**Work to complete:** Among the entries below, find every line that has "Política" and pull it out.

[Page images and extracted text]
....................

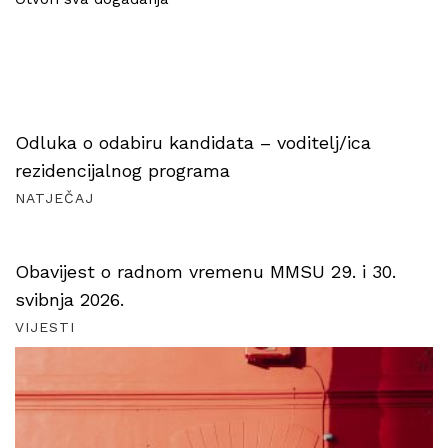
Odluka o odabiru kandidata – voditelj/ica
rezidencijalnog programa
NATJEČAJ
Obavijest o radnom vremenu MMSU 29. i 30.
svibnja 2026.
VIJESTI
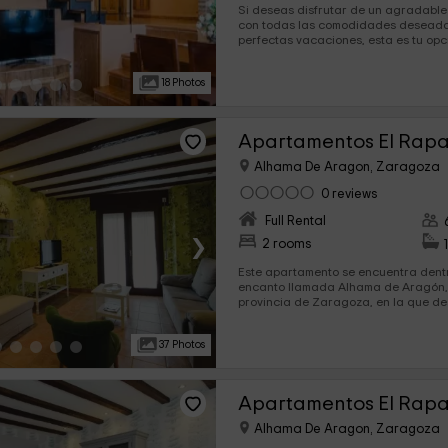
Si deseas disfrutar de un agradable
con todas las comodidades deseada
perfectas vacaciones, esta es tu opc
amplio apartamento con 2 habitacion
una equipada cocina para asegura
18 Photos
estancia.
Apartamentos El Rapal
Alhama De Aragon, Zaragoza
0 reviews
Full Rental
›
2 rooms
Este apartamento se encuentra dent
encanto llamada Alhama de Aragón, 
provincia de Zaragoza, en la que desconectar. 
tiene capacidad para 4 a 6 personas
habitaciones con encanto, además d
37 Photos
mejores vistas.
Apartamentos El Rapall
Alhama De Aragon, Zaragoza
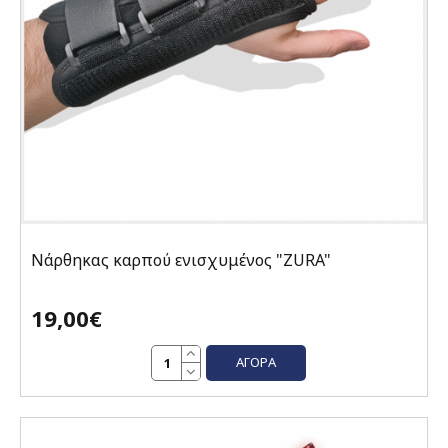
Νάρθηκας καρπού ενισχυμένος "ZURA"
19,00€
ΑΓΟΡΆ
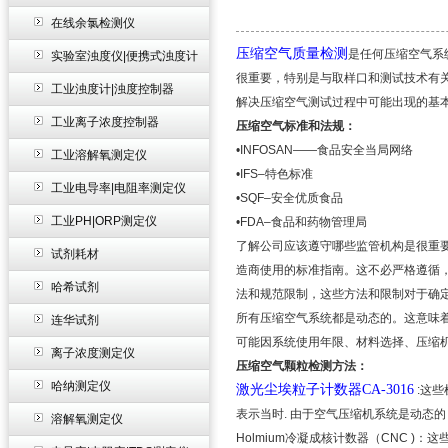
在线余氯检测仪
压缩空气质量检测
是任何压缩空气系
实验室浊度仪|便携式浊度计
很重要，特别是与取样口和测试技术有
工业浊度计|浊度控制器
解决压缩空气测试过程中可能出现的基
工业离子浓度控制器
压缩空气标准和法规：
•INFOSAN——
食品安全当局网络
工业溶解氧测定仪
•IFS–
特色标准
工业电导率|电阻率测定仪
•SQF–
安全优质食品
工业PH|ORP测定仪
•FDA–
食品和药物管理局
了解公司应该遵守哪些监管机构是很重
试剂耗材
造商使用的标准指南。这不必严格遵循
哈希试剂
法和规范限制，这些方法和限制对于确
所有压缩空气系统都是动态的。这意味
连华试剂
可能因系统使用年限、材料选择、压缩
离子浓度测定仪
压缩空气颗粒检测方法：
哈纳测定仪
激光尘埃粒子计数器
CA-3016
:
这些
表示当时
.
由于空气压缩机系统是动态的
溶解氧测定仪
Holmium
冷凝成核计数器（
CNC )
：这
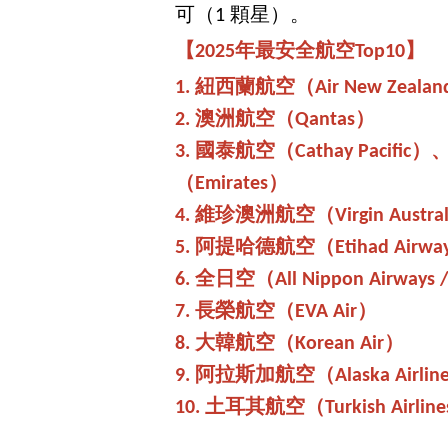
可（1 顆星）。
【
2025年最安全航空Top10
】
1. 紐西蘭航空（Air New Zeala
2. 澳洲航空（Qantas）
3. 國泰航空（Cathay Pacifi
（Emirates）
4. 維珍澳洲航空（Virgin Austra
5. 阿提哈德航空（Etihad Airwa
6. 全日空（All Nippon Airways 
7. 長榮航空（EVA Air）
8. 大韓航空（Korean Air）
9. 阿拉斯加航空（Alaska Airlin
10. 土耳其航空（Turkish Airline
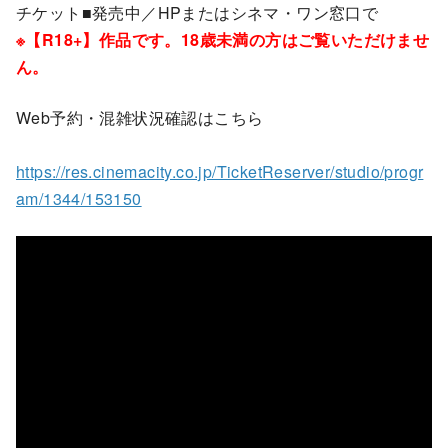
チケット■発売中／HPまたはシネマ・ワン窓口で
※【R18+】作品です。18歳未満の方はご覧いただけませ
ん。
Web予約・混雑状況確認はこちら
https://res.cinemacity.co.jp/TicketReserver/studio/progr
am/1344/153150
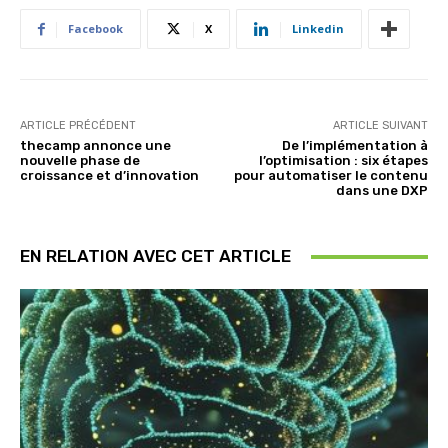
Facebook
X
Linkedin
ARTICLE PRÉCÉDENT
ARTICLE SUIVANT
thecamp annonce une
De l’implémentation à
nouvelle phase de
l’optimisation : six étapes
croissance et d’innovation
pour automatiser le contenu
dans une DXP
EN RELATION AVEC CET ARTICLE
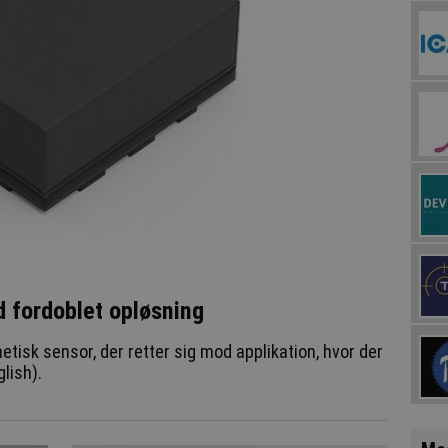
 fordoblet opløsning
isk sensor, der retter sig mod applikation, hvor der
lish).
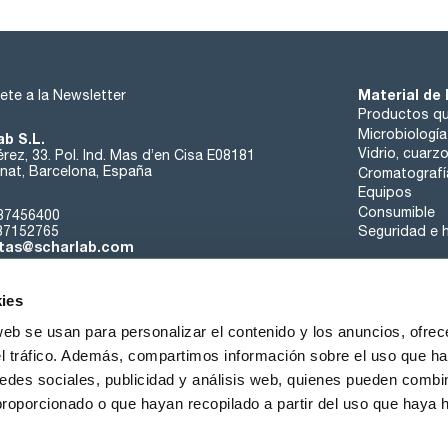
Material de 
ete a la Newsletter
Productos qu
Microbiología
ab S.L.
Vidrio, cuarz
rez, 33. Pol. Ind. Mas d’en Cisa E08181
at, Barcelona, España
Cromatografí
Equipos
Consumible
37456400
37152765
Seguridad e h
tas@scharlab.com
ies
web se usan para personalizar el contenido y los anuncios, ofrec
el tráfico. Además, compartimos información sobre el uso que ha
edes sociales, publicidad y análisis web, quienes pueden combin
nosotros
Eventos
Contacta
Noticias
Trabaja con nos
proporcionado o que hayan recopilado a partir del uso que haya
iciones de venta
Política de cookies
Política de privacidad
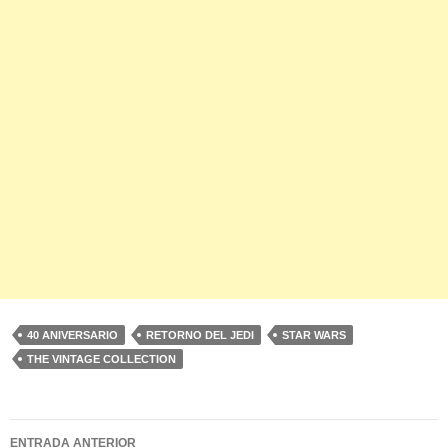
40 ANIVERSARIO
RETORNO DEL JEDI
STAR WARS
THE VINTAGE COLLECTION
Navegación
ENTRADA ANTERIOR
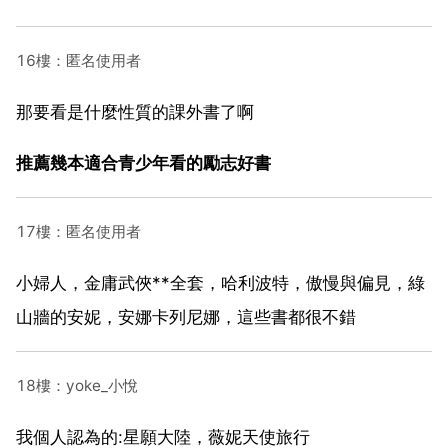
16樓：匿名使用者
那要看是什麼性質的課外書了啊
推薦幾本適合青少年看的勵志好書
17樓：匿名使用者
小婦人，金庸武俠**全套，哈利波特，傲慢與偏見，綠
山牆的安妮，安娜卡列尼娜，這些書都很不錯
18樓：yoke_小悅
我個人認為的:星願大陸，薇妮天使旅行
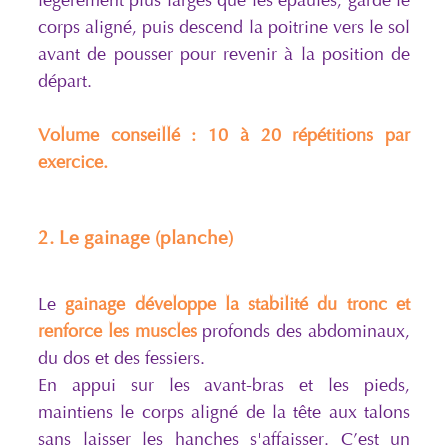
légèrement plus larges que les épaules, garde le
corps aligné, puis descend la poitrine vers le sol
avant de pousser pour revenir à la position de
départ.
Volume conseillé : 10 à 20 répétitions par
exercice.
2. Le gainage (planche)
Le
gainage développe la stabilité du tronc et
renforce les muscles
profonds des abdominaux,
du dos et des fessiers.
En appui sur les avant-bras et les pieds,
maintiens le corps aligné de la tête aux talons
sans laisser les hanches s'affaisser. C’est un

....................

**Output:**
Política de cookies
Política de privacidad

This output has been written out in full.